A tourist from Indiana was attacked and injured by a grizzly bear at Denali National Park and Preserve in Alaska on Monday night, park officials said.

The 55-year-old tourist, whose name was not released, was hiking alone in dense fog in the Thoroughfare Pass area when a mother bear and multiple cubs charged him from nearby bushes, the National Park Service said in a statement Tuesday.

He had puncture wounds to a calf, his left ribs and his left shoulder, the agency said.

The victim used bear spray that might have cut the attack short, the park service indicated. He walked 1.5 miles to a visitor’s center where “medical personnel” vacationing at Denali treated him as a park bus driver called 911, it said.

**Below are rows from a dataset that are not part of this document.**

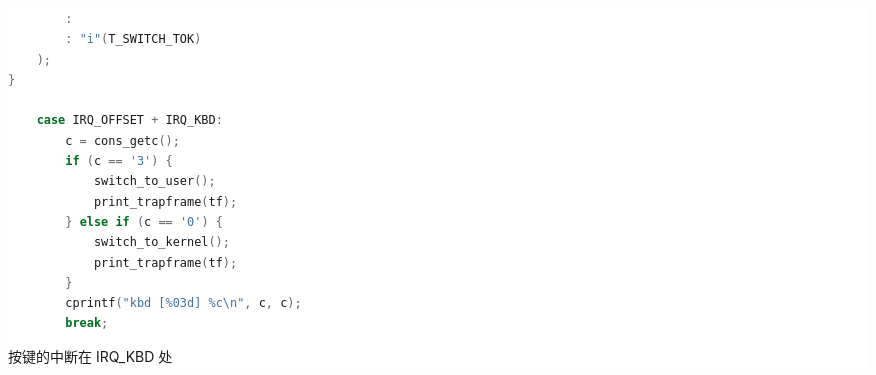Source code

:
 ```c
	    : 
	    : "i"(T_SWITCH_TOK)
	);
}

    case IRQ_OFFSET + IRQ_KBD:
        c = cons_getc();
        if (c == '3') {
            switch_to_user();
            print_trapframe(tf);
        } else if (c == '0') {
            switch_to_kernel();
            print_trapframe(tf);
        }
        cprintf("kbd [%03d] %c\n", c, c);
        break;
```

按键的中断在 IRQ_KBD 处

The hiker was taken to a medical center near the park before he was transferred to Fairbanks Memorial Hospital, about 120 miles away, park officials said. He was stabilized at the Fairbanks hospital, they said.

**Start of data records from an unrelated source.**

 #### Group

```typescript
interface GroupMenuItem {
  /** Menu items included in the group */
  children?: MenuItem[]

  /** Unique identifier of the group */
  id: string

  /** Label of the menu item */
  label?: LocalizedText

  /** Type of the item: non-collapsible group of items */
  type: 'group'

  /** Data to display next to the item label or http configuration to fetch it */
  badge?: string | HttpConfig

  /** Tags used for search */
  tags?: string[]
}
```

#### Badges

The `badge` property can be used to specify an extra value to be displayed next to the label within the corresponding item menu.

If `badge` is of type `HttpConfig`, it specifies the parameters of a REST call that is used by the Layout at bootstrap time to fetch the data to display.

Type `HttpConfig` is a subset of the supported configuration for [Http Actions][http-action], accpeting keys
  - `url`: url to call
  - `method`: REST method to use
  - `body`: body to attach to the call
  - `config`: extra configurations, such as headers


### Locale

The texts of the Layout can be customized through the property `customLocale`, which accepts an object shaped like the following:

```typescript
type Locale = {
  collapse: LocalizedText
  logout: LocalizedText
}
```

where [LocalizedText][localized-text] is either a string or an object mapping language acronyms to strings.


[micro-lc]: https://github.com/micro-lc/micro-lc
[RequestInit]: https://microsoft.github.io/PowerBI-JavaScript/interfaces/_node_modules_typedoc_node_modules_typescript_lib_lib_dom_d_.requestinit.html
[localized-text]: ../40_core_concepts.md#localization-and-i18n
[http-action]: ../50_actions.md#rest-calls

“Due to the apparent defensive nature of this attack, there are no plans to locate the bear involved,” the park service said. “Female bears with cubs are naturally defensive of their young, especially when surprised. There is no indication that this bear is unusually dangerous.”

Grizzly bears are federally protected as a threatened species in the lower 48 states. According to the National Wildlife Federation, fewer than 1,500 grizzlies are left in the lower 48, but they thrive, comparatively, in Alaska, where they have a population of about 31,000.

The backcountry area of the attack is closed for one week as a precaution, the park service said.